Но Гитлер не собирался прекращать борьбу. Он все еще надеялся на какие-то успехи. 31 августа он предрекал, что «вскоре трения между союзниками достигнут такой интенсивности, что раскол станет неизбежен». Он видел свой долг в том, чтобы «ни в коем случае не терять головы» и изыскивать все новые «ресурсы и средства. Мы должны вести бой до тех пор, пока, как сказал Фридрих Великий, один из наших проклятых врагов не устанет нас преследовать, и тогда мы добьемся мира, который обеспечит немецкой нации существование на пятьдесят или сто лет вперед и который прежде всего ни на секунду не запятнает немецкую честь, как это произошло в 1918 году». И добавлял, что, если бы он погиб в результате покушения 20 июля, это освободило бы его от всех забот, бессонницы и нервных расстройств: «Какая-то доля секунды, и ты от всего отрешаешься и получаешь вечный покой».

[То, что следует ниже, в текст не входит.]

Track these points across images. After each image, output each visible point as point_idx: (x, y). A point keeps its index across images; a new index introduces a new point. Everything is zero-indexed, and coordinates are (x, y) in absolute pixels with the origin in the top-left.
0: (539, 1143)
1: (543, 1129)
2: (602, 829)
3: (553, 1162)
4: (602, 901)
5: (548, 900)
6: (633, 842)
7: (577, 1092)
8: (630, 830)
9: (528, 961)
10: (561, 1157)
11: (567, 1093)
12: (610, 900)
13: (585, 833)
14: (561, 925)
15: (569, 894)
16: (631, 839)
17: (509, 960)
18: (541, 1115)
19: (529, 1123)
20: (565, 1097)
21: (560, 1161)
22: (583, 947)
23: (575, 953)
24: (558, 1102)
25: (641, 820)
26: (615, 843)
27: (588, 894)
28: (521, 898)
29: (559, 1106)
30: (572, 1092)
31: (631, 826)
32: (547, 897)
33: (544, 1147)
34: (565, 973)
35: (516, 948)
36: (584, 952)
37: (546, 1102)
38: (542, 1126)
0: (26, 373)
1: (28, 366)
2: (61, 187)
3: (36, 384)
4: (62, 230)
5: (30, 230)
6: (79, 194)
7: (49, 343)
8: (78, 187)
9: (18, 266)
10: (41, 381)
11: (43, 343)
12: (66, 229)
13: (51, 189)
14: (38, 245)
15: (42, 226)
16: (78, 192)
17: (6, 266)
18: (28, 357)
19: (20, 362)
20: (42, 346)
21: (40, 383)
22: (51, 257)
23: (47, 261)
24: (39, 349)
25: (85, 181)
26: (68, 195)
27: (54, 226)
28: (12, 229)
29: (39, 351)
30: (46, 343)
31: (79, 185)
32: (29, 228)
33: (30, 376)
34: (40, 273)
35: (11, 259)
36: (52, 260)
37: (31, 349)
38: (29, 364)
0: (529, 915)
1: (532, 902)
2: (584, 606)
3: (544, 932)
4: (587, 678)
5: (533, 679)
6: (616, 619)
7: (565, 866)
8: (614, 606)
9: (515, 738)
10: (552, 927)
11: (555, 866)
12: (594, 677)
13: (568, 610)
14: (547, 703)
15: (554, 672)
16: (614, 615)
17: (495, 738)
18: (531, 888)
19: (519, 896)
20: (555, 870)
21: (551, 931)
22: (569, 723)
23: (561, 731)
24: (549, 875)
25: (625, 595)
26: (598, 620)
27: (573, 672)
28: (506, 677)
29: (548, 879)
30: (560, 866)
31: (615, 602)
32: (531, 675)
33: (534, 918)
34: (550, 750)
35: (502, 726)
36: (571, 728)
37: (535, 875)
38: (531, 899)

Этот текст доказывает – если еще нужны какие-то доказательства, – что Гитлер по-прежнему верил, что творит историю: «Тот, кто не имеет антенны, чтобы чувствовать ход истории, подобен человеку без слуха, без глаз и без лица». Он не желал понимать, что уроки истории не могут быть применимы в совершенно новых обстоятельствах. Ему казалось очевидным, что, будь у немцев в 1918 году несколько лишних танков и побольше боеприпасов и не пади их моральный дух так низко, они не проиграли бы войну, поскольку враг был истощен не меньше; если он в конце концов победил, то лишь потому, что сохранил дыхание; из всего этого следовал вывод: надо производить новое оружие, оказывать сопротивление и стараться выиграть время.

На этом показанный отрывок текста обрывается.